The Pennsylvania and New Jersey state pharmacy boards did not respond to requests for comment by publication.

There’s a huge need to add to the COVID-19 vaccination workforce. Right now, at Temple University Hospital, vaccinations are limited by the number of people available to give them, Gallagher says. If he gets cleared, he’d be able to contribute to the effort and get more people in the community vaccinated.

McCreary is currently taking a certification class and hopes to pitch in with the vaccination effort. Pharmacy chains like CVS and Walgreens are also hiring as many vaccinators as they can for short-term stints as they prepare to deliver shots to the broader community. “One of my friends applied for a job, and she told me she got a job offer the next day,” McCreary says.
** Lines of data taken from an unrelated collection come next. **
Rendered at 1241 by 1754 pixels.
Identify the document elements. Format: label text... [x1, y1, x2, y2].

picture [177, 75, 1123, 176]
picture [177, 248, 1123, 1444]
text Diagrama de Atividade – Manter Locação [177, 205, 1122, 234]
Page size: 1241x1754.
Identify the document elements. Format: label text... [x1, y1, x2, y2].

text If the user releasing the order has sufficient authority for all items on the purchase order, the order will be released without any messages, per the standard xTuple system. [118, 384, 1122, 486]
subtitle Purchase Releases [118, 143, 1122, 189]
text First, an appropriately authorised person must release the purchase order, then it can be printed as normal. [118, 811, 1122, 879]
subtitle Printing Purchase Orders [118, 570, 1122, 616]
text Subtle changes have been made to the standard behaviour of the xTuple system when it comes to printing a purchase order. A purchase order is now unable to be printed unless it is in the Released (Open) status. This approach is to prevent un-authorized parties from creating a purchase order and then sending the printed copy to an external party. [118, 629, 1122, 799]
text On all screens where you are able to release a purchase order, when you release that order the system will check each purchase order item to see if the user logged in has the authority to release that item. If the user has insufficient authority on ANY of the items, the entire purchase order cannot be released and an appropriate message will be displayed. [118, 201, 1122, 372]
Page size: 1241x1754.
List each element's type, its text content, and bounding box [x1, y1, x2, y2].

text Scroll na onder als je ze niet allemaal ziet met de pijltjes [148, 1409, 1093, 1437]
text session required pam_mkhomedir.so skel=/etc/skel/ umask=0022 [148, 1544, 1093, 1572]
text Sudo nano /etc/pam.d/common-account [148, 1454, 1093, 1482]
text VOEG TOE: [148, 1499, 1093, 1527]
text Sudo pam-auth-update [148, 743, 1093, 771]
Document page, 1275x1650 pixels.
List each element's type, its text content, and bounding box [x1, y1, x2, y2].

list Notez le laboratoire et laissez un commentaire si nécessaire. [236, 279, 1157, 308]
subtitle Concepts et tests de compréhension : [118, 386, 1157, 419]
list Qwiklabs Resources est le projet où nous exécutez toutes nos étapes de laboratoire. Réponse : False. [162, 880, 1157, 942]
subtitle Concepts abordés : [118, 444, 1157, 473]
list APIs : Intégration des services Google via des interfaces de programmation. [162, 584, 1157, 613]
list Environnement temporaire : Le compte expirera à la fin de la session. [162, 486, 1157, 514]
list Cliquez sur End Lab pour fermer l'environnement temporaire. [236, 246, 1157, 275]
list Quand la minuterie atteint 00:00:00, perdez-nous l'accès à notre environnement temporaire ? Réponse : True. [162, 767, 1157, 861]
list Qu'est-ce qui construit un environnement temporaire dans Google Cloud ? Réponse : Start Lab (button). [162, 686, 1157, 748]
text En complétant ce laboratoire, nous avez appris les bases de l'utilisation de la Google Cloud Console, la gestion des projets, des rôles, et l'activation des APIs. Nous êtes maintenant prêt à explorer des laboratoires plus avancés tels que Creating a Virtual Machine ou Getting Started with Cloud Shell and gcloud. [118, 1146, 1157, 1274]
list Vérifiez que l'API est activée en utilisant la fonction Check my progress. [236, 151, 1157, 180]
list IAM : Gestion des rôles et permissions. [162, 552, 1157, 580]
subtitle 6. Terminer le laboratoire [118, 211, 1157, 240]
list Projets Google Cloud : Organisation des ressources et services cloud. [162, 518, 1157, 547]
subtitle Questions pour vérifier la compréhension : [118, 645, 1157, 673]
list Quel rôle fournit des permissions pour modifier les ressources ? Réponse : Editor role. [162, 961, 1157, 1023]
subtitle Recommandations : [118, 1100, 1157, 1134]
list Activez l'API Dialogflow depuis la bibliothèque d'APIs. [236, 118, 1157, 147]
The friend works as an inpatient pharmacist, and the chain asked that she come in for a few shifts whenever she’s able. “Healthcare is 24-7,” McCreary says. “Maybe you work a weekend, so you have Wednesday off, and go vaccinate all day.”

Gallagher says he’s frustrated these kinks haven’t been worked out earlier in the vaccination process. “It doesn’t seem like it’s an all hands on deck operation to get everyone in the door and helping,” he says.